ATM “skimmers” have become cheap, effective and highly available. These criminal devices has created new risks for those of us who try to minimize direct, face-to-face human interaction or prefer to deal in cold, hard cash.
The reality is, you can’t always avoid using an ATM or point-of-sale device.
Most people don’t realize it, but using an ATM can still be a risky activity. And while it’s true that more banks are robbed online than in-person today, there are some simple steps you can take to make your banking transactions safer and more secure.
- Select an ATM at a bank, in a well-lit area. Do not use ATMs in hotels, convenience stores, malls or remote areas. Make your ATM trips during the day during high traffic periods. Use a drive-through is possible, your vehicle provides additional security and an effective escape route.
- If access to the ATM requires unlocking a door with a card, use a different card than what you’re about to use at the ATM. Any card with a magnetic stripe will work – use your library card or something with no value. Don’t use a card that stores your personal information in the magnetic stripe.

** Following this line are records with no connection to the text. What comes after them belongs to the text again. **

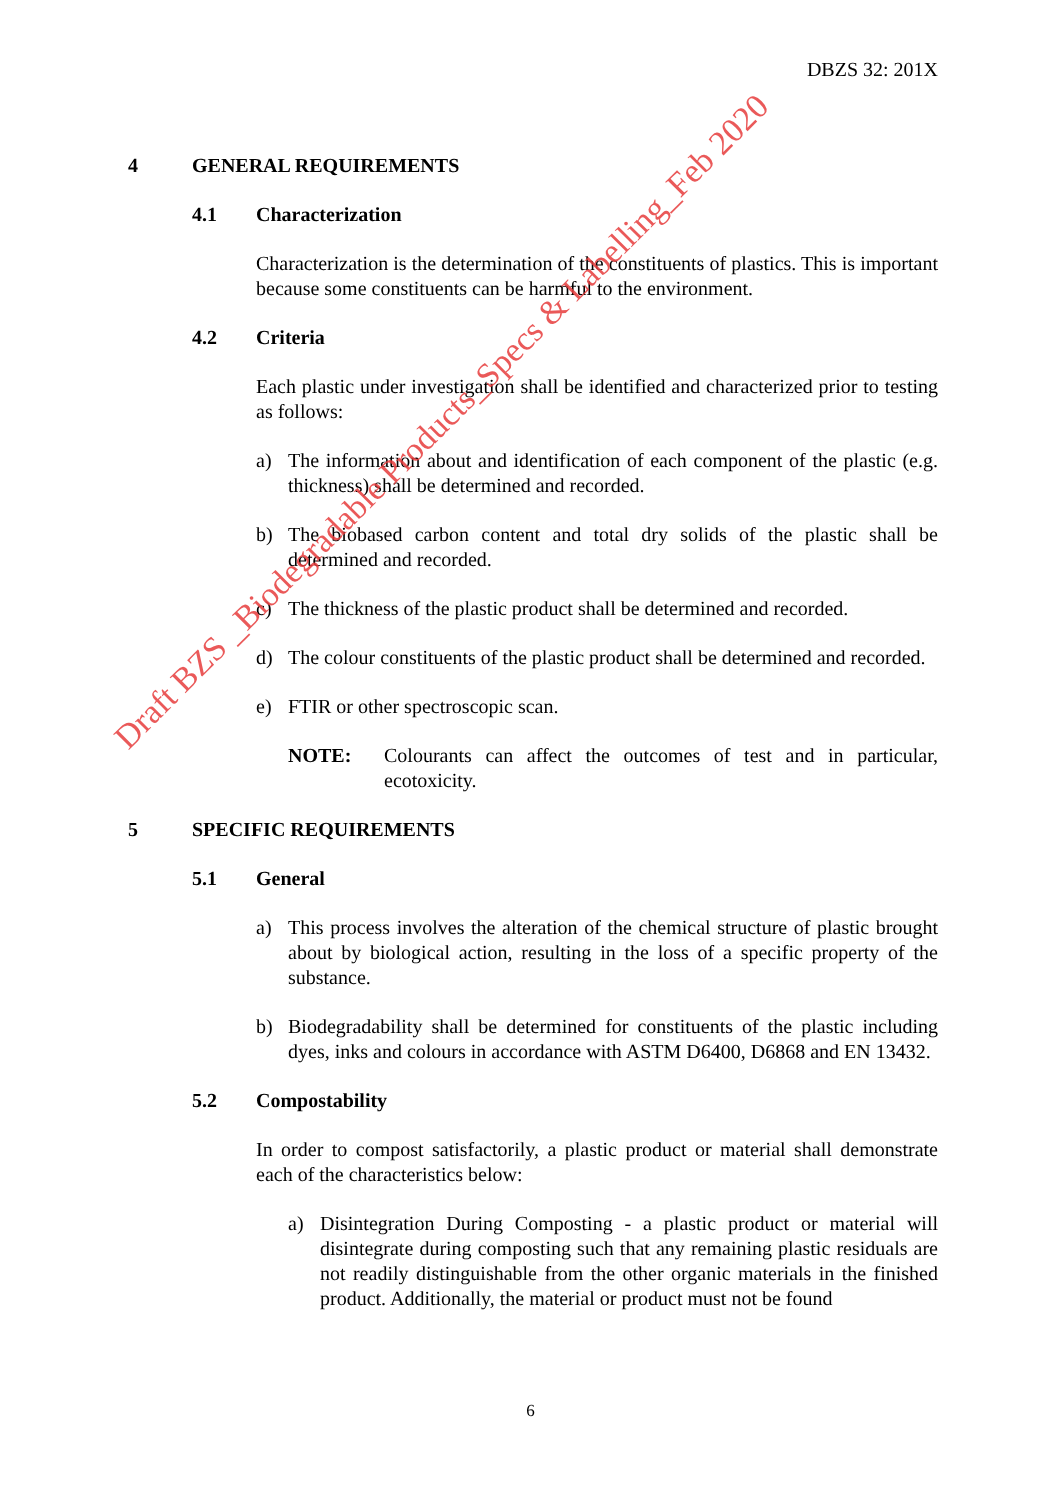DBZS 32: 201X
4 GENERAL REQUIREMENTS
4.1 Characterization
Characterization is the determination of the constituents of plastics. This is important because some constituents can be harmful to the environment.
4.2 Criteria
Each plastic under investigation shall be identified and characterized prior to testing as follows:
a) The information about and identification of each component of the plastic (e.g. thickness) shall be determined and recorded.
b) The biobased carbon content and total dry solids of the plastic shall be determined and recorded.
c) The thickness of the plastic product shall be determined and recorded.
d) The colour constituents of the plastic product shall be determined and recorded.
e) FTIR or other spectroscopic scan.
NOTE: Colourants can affect the outcomes of test and in particular, ecotoxicity.
5 SPECIFIC REQUIREMENTS
5.1 General
a) This process involves the alteration of the chemical structure of plastic brought about by biological action, resulting in the loss of a specific property of the substance.
b) Biodegradability shall be determined for constituents of the plastic including dyes, inks and colours in accordance with ASTM D6400, D6868 and EN 13432.
5.2 Compostability
In order to compost satisfactorily, a plastic product or material shall demonstrate each of the characteristics below:
a) Disintegration During Composting - a plastic product or material will disintegrate during composting such that any remaining plastic residuals are not readily distinguishable from the other organic materials in the finished product. Additionally, the material or product must not be found
6
Draft BZS _Biodegradable Products_Specs & Labelling_Feb 2020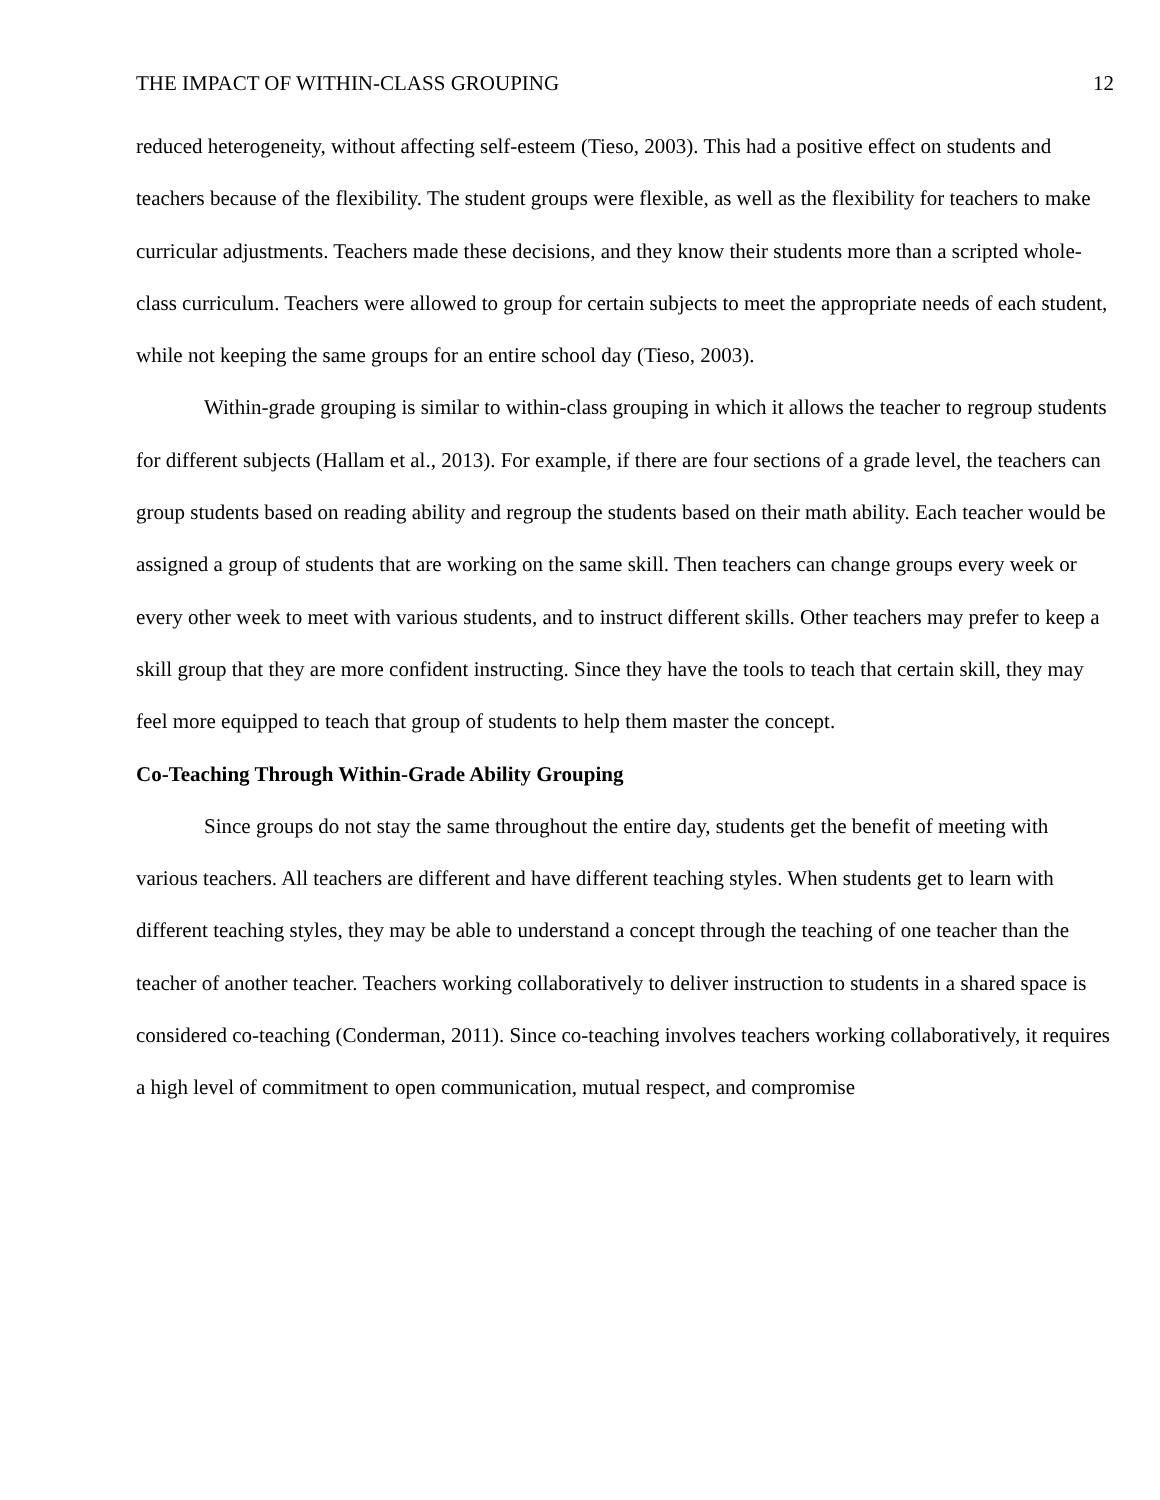THE IMPACT OF WITHIN-CLASS GROUPING 12
reduced heterogeneity, without affecting self-esteem (Tieso, 2003). This had a positive effect on students and teachers because of the flexibility. The student groups were flexible, as well as the flexibility for teachers to make curricular adjustments. Teachers made these decisions, and they know their students more than a scripted whole-class curriculum. Teachers were allowed to group for certain subjects to meet the appropriate needs of each student, while not keeping the same groups for an entire school day (Tieso, 2003).
Within-grade grouping is similar to within-class grouping in which it allows the teacher to regroup students for different subjects (Hallam et al., 2013). For example, if there are four sections of a grade level, the teachers can group students based on reading ability and regroup the students based on their math ability. Each teacher would be assigned a group of students that are working on the same skill. Then teachers can change groups every week or every other week to meet with various students, and to instruct different skills. Other teachers may prefer to keep a skill group that they are more confident instructing. Since they have the tools to teach that certain skill, they may feel more equipped to teach that group of students to help them master the concept.
Co-Teaching Through Within-Grade Ability Grouping
Since groups do not stay the same throughout the entire day, students get the benefit of meeting with various teachers. All teachers are different and have different teaching styles. When students get to learn with different teaching styles, they may be able to understand a concept through the teaching of one teacher than the teacher of another teacher. Teachers working collaboratively to deliver instruction to students in a shared space is considered co-teaching (Conderman, 2011). Since co-teaching involves teachers working collaboratively, it requires a high level of commitment to open communication, mutual respect, and compromise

- Before swiping or inserting your card – check the ATM. Wiggle the card reader and the pin pad – they should not move at all. Look for anything else that looks out of place, like attachments, unidentified boxes or cameras or other modifications.
- Insert or swipe your card. Use your hand to cover the keypad when you enter your PIN. The idea is to block visibility by people behind you or cameras near the ATM.
- Make sure your PIN is random – not your birthday or anything else you’ve posted on social media. Change it once per year, or whenever you think it may have been compromised.
- Conduct your transaction. Know what you want before you get there so you don’t have to waste time at the ATM. Avoid multiple, time-consuming withdrawals that could keep you there longer than necessary.
- “Get off the X.” Don’t count your money at the ATM – even if there is an error you can’t do anything about it there anyway. Check your surroundings and maintain situational awareness. Move with a purpose.
- Report any problems to the bank that owns the ATM.
- Check your bank statement – it should match your receipts and ATM activity.
- Remember that gas pumps, car washes and other payment terminals are just as vulnerable to compromise as ATMs! Use these same steps – and some common sense to reduce your risk of problems.